- Stocks fell Thursday, reversing after the best day for the major averages in nearly a decade.
- Equities are on track for their worst month since the 1930’s.
- Watch the US indexes trade in real time here.
Stocks fell Thursday as concerns about political turmoil in Washington and trade tensions continued to weigh on investors, upending Wednesday’s rally that had led Wall Street to its largest percentage gains in nearly a decade.
The Dow Jones Industrial Average fell 1.8%, or about 400 points, a day after climbing more than 1,000 points to post its best daily point increase on record. The S&P 500 and the Nasdaq Composite each dropped 1.7%. Even after Wednesday’s jump, a series of sharp sell-offs have put stocks on track for their worst month since the Great Depression.
“Buying sentiment towards global equity markets skyrocketed yesterday due to an apparent return of risk appetite and rebounding oil prices,” said Lukman Otunuga, a research analyst at FXTM. “However, with geopolitical risk factors leaving global sentiment extremely fragile, the upside was poised to be limited.”
A rally among high-flying technology companies reversed, with Apple and Amazon each shedding more than 2%. Facebook, Alphabet, and Netflix, meanwhile, fell more than 1%.
Oil also pared gains and descended further into a bear market, down more than a third from October highs. West Texas Intermediate was trading at around $45.40 a barrel and Brent just under $54.
Congress was set to reconvene Thursday after a holiday break, the sixth day of a partial government shutdown over border-security funding.

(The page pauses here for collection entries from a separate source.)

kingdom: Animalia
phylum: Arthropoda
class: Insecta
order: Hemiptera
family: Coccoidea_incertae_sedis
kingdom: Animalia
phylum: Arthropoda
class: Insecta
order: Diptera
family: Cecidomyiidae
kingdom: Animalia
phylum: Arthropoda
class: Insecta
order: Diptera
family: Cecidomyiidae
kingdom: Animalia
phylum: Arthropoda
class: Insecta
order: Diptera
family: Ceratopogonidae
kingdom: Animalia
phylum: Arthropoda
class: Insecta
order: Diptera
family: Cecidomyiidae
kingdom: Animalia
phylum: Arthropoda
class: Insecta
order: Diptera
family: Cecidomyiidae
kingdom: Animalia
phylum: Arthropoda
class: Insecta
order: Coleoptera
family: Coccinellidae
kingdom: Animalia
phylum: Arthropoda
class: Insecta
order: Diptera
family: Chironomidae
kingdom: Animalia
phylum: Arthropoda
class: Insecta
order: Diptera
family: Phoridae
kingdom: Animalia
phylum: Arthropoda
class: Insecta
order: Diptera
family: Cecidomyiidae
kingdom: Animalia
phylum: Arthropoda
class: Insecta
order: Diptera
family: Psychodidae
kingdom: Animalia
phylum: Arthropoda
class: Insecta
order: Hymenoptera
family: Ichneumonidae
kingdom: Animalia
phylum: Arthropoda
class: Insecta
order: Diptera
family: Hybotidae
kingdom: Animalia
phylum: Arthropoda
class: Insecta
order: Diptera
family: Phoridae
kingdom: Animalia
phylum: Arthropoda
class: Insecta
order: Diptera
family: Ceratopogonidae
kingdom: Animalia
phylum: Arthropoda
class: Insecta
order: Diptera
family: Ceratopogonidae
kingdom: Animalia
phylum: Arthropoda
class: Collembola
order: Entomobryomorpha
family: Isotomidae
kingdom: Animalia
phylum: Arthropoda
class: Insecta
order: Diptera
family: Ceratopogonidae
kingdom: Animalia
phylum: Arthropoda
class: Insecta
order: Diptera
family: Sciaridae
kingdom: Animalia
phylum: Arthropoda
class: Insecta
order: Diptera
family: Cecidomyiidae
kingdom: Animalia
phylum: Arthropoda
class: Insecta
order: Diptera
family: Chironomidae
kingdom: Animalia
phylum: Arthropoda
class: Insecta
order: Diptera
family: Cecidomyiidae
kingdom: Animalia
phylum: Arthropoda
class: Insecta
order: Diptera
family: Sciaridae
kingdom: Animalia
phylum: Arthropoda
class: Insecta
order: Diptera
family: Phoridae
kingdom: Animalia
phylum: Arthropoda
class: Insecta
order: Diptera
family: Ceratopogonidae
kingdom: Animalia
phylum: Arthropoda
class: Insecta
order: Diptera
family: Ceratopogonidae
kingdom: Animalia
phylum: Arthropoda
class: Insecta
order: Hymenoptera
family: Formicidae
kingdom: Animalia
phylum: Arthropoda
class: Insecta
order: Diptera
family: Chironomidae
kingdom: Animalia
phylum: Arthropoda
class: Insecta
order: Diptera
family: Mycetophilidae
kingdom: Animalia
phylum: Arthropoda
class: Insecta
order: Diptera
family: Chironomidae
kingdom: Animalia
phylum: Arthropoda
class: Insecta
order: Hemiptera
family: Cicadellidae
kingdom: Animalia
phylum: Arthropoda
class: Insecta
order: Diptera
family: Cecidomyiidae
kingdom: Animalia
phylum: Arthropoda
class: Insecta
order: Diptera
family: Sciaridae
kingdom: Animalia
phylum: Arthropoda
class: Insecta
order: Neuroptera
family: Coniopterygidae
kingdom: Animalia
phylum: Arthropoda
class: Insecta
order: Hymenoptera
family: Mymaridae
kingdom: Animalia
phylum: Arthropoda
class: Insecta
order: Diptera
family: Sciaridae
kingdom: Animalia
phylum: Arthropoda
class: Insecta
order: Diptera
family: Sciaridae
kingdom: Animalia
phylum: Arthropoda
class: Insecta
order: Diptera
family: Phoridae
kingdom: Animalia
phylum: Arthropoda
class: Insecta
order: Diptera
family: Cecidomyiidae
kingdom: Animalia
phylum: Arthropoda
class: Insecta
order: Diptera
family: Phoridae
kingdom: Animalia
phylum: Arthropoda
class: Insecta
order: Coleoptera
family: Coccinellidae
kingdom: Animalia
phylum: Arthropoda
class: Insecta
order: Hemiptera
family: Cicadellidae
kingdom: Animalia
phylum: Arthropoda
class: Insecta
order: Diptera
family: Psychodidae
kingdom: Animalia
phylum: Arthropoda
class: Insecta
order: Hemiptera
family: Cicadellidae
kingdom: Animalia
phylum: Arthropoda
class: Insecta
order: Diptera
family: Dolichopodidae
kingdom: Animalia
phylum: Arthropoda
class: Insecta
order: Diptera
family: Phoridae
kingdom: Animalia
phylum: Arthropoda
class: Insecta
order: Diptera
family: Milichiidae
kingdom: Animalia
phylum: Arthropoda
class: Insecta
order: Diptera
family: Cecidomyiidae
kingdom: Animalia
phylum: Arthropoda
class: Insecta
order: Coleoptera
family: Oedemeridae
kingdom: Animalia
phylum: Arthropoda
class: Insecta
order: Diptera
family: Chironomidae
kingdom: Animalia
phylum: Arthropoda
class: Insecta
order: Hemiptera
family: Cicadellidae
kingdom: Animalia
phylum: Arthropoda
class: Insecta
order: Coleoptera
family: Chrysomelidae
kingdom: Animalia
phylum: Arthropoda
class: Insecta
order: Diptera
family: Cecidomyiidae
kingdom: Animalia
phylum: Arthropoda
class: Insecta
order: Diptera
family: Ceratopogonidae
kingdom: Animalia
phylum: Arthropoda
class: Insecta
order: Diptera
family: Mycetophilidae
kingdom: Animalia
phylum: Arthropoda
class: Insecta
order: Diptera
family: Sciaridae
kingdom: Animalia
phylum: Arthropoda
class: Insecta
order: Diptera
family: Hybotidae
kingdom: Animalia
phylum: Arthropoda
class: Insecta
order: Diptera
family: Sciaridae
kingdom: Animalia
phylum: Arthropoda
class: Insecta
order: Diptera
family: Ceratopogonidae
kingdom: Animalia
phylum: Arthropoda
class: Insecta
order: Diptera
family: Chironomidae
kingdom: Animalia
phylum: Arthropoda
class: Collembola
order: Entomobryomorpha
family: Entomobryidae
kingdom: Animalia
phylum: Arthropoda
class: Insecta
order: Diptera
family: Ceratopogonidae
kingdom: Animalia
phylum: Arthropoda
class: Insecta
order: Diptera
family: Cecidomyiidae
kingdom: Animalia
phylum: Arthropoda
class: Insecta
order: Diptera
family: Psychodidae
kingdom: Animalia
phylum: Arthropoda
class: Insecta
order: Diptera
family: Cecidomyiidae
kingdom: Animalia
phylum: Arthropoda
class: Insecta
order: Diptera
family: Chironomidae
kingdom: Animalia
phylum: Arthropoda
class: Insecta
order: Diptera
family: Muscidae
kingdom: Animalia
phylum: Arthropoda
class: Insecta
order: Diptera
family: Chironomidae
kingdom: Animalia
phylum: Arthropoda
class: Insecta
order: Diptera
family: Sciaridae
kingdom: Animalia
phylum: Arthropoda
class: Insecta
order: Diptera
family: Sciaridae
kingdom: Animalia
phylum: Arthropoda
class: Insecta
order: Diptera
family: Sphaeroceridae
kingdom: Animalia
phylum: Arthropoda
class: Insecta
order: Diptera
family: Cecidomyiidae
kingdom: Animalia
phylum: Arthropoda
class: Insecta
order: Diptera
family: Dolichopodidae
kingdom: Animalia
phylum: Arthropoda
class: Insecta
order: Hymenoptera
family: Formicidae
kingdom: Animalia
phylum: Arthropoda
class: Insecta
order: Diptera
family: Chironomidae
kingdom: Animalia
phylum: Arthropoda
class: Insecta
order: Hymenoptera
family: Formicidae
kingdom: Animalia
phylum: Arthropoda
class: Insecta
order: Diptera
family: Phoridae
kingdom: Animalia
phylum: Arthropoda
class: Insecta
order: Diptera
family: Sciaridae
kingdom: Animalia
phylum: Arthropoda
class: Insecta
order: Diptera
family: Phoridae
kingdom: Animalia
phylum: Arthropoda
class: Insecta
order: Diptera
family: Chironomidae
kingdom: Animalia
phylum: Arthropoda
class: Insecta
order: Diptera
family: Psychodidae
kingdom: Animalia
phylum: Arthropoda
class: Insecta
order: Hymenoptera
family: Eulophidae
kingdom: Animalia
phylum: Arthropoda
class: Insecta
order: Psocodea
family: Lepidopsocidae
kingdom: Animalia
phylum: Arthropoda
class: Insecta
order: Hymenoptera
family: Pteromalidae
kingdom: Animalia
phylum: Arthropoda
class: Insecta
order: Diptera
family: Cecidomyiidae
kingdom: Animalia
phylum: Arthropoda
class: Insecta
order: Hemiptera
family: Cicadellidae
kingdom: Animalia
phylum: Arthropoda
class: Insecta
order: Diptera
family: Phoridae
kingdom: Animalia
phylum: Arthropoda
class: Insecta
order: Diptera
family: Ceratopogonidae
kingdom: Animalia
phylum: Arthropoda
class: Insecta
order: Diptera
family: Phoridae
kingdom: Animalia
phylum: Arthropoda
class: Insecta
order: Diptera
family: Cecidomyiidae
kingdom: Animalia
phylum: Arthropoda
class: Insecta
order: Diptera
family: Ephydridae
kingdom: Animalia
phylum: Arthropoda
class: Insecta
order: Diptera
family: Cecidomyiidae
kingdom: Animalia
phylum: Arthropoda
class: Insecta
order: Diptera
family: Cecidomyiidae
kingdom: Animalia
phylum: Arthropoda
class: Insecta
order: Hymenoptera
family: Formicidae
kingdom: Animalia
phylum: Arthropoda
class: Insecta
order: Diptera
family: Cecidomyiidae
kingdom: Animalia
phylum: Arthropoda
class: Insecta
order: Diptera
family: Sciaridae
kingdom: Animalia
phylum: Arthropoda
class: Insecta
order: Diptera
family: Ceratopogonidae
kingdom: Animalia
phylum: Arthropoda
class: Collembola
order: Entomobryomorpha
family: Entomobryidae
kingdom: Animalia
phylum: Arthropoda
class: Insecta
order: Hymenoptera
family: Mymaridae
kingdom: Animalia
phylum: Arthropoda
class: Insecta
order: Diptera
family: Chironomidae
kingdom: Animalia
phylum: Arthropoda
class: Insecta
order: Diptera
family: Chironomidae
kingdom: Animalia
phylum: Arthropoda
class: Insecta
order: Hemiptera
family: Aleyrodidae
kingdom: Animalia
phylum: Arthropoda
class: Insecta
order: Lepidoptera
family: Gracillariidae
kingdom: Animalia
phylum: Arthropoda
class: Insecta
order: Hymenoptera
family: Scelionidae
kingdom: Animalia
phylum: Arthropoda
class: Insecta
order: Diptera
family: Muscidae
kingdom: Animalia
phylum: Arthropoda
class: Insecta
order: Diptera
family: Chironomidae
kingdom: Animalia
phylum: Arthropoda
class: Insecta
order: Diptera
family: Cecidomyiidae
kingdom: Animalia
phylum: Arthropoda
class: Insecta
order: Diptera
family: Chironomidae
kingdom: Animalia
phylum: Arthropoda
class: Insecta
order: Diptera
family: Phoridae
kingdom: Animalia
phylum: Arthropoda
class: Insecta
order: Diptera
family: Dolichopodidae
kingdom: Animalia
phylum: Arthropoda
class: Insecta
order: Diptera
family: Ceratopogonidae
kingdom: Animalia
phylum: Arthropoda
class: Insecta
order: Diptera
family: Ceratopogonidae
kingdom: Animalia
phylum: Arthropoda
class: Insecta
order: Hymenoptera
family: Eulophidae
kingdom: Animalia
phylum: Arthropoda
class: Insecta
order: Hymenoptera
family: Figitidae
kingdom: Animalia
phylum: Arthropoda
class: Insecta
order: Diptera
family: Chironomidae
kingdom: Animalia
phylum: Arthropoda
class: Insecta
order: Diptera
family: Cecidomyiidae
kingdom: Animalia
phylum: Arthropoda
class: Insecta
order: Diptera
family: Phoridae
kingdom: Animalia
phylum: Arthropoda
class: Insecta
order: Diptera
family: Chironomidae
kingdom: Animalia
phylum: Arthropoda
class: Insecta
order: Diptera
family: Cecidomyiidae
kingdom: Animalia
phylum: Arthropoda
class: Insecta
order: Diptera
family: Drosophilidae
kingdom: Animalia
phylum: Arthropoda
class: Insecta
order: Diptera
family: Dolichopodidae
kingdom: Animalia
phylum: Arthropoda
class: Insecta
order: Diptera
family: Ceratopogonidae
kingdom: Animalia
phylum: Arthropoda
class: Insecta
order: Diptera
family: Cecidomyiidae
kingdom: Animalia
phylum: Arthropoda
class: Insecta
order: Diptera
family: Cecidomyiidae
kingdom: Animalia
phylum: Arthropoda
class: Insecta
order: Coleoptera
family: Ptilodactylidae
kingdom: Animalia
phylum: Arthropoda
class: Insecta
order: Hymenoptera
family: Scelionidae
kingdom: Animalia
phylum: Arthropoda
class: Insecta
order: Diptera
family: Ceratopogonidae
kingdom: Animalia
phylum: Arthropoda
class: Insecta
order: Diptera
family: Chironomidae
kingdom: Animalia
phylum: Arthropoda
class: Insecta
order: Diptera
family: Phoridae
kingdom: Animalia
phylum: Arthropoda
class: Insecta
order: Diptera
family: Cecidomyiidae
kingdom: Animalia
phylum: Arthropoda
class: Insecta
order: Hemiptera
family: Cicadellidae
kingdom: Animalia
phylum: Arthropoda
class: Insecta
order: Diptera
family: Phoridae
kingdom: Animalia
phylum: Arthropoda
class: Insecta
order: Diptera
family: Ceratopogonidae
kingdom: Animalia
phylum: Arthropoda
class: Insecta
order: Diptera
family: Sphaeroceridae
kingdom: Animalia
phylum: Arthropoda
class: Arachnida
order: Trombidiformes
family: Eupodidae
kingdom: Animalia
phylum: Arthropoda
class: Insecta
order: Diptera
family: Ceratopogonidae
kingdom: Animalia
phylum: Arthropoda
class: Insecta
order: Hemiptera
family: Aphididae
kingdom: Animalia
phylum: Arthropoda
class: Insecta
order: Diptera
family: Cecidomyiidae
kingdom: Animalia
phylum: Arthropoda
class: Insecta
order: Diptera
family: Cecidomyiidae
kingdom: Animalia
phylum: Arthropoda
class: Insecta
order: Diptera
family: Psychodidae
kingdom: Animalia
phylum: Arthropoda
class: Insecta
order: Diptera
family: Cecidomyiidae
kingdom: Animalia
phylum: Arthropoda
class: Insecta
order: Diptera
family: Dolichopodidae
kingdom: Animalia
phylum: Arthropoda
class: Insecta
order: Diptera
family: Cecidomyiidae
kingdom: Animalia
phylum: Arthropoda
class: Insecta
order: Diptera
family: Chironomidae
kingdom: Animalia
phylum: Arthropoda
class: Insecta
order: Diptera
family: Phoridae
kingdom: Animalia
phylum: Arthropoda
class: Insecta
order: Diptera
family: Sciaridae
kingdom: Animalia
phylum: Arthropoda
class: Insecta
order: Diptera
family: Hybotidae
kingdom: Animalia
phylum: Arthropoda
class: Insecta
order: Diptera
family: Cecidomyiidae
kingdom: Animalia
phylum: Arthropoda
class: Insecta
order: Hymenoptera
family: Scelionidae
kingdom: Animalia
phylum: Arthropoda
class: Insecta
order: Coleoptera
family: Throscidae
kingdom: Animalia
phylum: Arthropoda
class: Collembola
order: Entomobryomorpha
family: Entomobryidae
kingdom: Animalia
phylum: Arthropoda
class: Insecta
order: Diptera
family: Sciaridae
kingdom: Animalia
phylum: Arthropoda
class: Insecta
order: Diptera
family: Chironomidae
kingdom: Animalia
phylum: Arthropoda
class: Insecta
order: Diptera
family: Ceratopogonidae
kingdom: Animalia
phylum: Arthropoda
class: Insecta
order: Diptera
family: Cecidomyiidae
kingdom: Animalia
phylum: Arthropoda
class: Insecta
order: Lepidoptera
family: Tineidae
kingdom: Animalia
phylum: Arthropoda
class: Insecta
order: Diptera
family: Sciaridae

Signs of progress remain elusive, however, after President Donald Trump doubled down on demands for his long-promised wall along the southern border.
“The tone and nature of the discourse out of Washington these days (as well as the delivery method itself) has added an extra degree of uncertainty and caution to the markets,” Scott Buchta, a strategist at Brean Capital, said in an email. “As the rhetoric becomes more disruptive and dangerous, investors push back by taking risk off the table and wait for the dust to settle.”
Adding to uncertainty, Reuters reported Trump is considering an executive order that would block US companies from using equipment from China’s Huawei Technologies and ZTE in the new year. That could stir tensions between the largest economies as they race to settle a trade dispute ahead of a March deadline.
The dollar slumped against a basket of major peers after consumer confidence readings came in below expectations. Treasury yields also fell, with the 10-year down 4.5 basis points to 2.752% and the 2-year 3.2 basis points lower at 2.577%.